**Texte de référence:**
━━━━━━━━━━━━━━━━━━━━━━━━━━━━━━
17La valeur créée par l’innovation, qu’elle soit récupérée par l’innovateur (rente technique) ou par le client (par une baisse des prix), a un caractère mathématique de valeur additive. L’histoire confirme qu’elle s’accumule sur les hommes vivant dans des sociétés maîtrisant ces techniques. Ce caractère additif est le fondement d’une dimension philosophique de l’innovation, c’est-à-dire de la maîtrise de sa condition humaine par l’Homme.

18D’un point de vue sociologique, l’entrepreneur-innovateur est le véritable créateur et propagateur de l’innovation au sein de la société. Sa fonction est de définir un standard technique et d’y associer un modèle économique viable, puis de commercialiser une invention. En réalisant les premières ventes significatives, il démontre le bien-fondé de ses anticipations et choix initiaux. L’exemple de la création du conteneur, qui a révolutionné la logistique au milieu des années 1950, est emblématique de cette fonction innovante. La création à la fin des années 1970 de l’ordinateur individuel par Steve Jobs et quelques autres pionniers de la Silicon Valley, comme plus tard celle du smartphone, en sont d’autres exemples tout aussi parlants. La centralité de l’acte individuel dans les économies ouvertes comme moteur de l’économie moderne va à l’encontre d‘une vision mécaniste, mais aussi des visions technocratiques ou colbertiste [23]. Ces visions conduisent à multiplier les structures d’aides publiques et les « grands projets » conçus d’en haut, en négligeant le rôle décisif de l’action individuelle. Il faut développer une vision de l’innovation davantage centrée sur un Homme-innovateur intégré dans son écosystème, sans négliger le rôle des « masses économiques » globales. Cette triple nature économique, philosophique et sociologique de l’innovation détermine notre approche technique, mais aussi culturelle et politique.
━━━━━━━━━━━━━━━━━━━━━━━━━━━━━━
**Données à examiner:**
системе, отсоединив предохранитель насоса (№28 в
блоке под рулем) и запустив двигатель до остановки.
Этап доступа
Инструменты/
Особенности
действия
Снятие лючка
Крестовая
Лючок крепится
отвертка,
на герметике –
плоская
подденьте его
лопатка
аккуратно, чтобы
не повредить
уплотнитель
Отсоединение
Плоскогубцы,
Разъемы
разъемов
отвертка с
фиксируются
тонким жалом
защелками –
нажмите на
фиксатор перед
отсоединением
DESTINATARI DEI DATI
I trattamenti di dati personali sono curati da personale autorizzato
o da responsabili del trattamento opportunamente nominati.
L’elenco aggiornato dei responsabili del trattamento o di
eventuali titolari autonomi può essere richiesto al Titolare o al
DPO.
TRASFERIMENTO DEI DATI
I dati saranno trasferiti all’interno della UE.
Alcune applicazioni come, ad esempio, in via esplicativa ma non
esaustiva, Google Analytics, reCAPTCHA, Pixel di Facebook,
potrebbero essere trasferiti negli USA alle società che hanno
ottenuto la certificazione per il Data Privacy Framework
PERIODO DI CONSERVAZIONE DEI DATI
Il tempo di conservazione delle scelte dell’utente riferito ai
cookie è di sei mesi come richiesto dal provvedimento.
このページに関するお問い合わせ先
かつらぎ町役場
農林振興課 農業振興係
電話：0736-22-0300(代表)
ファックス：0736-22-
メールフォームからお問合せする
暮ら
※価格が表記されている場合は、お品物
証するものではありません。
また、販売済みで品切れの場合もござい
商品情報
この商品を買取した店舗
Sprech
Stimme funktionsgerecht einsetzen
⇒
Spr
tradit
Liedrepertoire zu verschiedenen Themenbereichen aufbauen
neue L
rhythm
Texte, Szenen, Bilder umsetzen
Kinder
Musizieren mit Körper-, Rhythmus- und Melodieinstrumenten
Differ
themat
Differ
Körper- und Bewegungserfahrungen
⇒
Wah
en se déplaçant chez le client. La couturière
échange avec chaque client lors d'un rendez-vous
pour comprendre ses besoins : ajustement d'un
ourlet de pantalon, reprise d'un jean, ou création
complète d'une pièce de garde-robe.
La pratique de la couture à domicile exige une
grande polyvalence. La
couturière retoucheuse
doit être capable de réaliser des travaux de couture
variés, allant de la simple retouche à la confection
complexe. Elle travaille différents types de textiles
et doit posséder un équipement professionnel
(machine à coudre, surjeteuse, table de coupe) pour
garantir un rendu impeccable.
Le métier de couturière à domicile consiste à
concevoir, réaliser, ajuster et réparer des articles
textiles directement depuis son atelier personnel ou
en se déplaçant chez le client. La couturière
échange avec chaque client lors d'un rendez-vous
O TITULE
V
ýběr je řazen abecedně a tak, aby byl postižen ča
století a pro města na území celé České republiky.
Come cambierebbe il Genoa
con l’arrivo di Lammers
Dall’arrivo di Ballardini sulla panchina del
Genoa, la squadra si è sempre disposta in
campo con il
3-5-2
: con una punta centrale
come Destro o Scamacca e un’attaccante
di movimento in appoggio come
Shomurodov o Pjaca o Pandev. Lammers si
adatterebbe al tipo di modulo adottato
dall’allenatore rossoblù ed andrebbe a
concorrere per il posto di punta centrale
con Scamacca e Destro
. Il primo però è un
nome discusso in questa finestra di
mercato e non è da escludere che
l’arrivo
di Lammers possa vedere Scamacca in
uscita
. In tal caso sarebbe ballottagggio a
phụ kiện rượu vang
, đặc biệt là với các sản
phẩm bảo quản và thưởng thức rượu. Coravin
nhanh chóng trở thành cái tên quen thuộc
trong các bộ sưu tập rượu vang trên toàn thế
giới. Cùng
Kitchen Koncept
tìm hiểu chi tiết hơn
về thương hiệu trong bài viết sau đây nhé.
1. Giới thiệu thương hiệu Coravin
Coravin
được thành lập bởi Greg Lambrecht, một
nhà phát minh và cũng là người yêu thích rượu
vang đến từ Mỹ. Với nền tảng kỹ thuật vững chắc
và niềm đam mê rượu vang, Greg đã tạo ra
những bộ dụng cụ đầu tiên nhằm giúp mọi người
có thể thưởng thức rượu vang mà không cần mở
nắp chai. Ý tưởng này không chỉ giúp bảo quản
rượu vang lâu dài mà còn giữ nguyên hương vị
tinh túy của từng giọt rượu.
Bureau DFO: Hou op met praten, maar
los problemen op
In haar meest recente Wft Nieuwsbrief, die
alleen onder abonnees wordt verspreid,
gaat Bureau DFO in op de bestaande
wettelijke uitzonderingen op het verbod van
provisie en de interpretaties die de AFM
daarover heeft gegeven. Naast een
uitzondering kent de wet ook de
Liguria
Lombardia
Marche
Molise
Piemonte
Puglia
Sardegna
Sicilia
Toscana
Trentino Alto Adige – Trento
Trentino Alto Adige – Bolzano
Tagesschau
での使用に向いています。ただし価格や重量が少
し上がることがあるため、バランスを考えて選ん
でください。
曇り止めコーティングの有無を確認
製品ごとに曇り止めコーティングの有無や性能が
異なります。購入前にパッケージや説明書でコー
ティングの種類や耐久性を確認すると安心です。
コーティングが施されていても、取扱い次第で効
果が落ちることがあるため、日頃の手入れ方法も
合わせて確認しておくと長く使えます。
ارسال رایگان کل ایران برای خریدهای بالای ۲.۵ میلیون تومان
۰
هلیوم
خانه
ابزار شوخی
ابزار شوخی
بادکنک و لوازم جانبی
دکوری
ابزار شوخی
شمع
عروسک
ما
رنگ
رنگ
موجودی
━━━━━━━━━━━━━━━━━━━━━━━━━━━━━━
**Consignes de l'exercice:**
[1] D'après le texte sur l'innovation, quelle création a révolutionné la logistique au milieu des années 1950 ?
[2] Poursuivez le texte sur l'innovation après sa dernière phrase.
Les enregistrements ne sont pas nécessaires pour ce travail.

**Liste des réponses:**
[1] La création du conteneur.

[2]
L’expérience américaine : un cadre idéologique consensuel

19Les grands pays occidentaux ont très tôt manifesté un fort intérêt pour la science et ses applications concrètes, mais il revient aux États-Unis, sous l’égide de l’État fédéral et sous la conduite de Vannevar Bush [24], conseiller scientifique du président Roosevelt puis du président Truman, d’avoir été les premiers à mettre en place une organisation politique pour conduire la recherche durant et après la Seconde Guerre mondiale. Cette politique d’innovation, essentiellement fondée sur la R&D et très orientée vers les applications militaires, a largement évolué, principalement avec le rapport Bush (1945) puis le Small Business Act (années 1950), le Bay-Dole Act de 1981 et la longue série des lois sur l’innovation jusqu’à aujourd’hui. Dernier en date, l’America Invents Act de 2011 réorganise le système de brevets et notamment la date de référence, qui redevient la date du dépôt de la demande, de façon à éviter les actions abusives des « trolls ».

20De 2004 à 2014, à la demande du Congrès, une équipe animée par le professeur Charles Wessner [25] au sein des Académies américaines, a procédé à une réévaluation des politiques fédérales en matière d’innovation. Cette étude a permis de construire un consensus souple sur l’organisation d’un dispositif d’innovation ouvert et très interactif : la recherche théorique est principalement financée par l’État fédéral à travers les grandes Agences telles que la NSF, la NASA ou la DARPA ; l’innovation de développement est financée par les Business Angels et les fonds de capital-risque ; la formation et les laboratoires universitaires restent gérés par un mix d’opérateurs privés et d’institutions publiques aidés par des incitations fiscales, des aides publiques et des donations. La liaison entreprises-universités-laboratoires s’effectue par le biais de la formation par la recherche et ensuite de dispositifs de partenariats publics/privés et de médiateurs tels que les « technology managers ». Les autres éléments de l’écosystème des innovateurs sont pratiquement à la discrétion des autorités locales. L’ensemble profite très largement de l’esprit entrepreneurial caractéristique de la société nord-américaine et d’un cadre idéologique consensuel quant au rôle central des entrepreneurs. Cette organisation ouverte inclut un grand nombre de parties prenantes variées opérant à différents niveaux. Elle a ainsi permis de lancer des programmes comme Internet, la conquête de l’espace ou le décryptage du génome humain, et a facilité le développement du micro-ordinateur et l’explosion du numérique.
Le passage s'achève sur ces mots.